By Tess Barbey, Year 9
Gender Segregation is a worldwide issue you have likely heard of, but which isn’t talked about enough. Gender segregation is defined as the physical, legal, and cultural separation of people according to their biological sex. In other words, it is when you are put into a group (Ex: a sports team, cafeteria table etc) according to your gender – “boys with boys, and girls with girls”. This may seem normal, but it has a negative impact on many people in different countries.
At school, we’ve been raised, all of our lives, to separate girl from boy, whether it’s for a sports team, or for a simple game of dodgeball, it’s happened to every single one of us, and for the most part of us, we don’t really care. From the minute you are born, doctors place a pink or blue hat on you, to identify your gender. You aren’t even a few days old yet and you are already put into a certain group. And it continues for the rest of your life.

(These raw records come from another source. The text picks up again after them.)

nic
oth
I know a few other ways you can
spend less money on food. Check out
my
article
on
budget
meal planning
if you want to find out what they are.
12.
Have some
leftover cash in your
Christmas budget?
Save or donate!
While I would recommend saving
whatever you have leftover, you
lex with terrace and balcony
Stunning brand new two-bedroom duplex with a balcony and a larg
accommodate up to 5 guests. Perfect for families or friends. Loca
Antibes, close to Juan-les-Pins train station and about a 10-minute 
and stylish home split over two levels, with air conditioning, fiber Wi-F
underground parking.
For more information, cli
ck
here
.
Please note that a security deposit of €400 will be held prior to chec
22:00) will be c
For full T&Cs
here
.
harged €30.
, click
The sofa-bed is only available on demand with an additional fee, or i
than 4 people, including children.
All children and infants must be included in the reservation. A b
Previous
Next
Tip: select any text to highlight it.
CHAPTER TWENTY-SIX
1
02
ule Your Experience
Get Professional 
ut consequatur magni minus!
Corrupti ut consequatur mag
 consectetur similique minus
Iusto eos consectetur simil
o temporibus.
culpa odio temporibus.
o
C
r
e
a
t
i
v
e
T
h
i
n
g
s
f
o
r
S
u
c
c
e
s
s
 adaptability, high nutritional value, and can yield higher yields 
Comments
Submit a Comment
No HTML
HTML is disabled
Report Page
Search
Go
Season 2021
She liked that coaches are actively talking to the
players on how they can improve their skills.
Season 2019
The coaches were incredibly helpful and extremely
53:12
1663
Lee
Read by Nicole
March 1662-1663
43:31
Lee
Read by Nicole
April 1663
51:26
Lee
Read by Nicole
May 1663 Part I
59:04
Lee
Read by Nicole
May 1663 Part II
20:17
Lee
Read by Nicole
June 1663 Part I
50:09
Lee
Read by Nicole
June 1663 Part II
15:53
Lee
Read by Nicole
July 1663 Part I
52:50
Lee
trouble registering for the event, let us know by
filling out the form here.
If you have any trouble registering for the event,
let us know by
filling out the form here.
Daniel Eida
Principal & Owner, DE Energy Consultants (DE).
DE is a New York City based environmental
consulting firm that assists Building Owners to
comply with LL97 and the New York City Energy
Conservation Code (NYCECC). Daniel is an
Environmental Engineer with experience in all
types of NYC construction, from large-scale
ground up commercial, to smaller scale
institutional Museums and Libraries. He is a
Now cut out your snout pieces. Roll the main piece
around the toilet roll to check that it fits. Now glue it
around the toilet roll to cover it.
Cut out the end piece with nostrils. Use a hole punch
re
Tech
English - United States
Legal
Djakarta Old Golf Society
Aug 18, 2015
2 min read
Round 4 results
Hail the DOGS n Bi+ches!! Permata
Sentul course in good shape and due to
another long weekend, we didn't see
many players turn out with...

For me, it wasn’t something that bothered me when I was younger. But just last week, my class and I were on field week, I noticed the huge difference that is made between a girl and a boy. When we were having meals, each table was either filled with girls, or either filled with boys, but it was never mixed up. In each sports activity, the monitors would ask us to put ourselves in groups of girls and boys. This separation is harmful and unnecessary; it limits boys and girls and serves only to reinforce stereotypes. By not getting to know the other gender as well as we know our own, we miss out on interesting conversations and potential friends.
This binary view of gender is especially harmful to young people growing up unsure of their own identity. Imagine how it must be like to be non-binary (when you don’t identify as either girl or boy) or transgender, to have to ‘pick’ a side, to sit at the girls’ or at the boys’ table, when you yourself aren’t sure which category you belong in.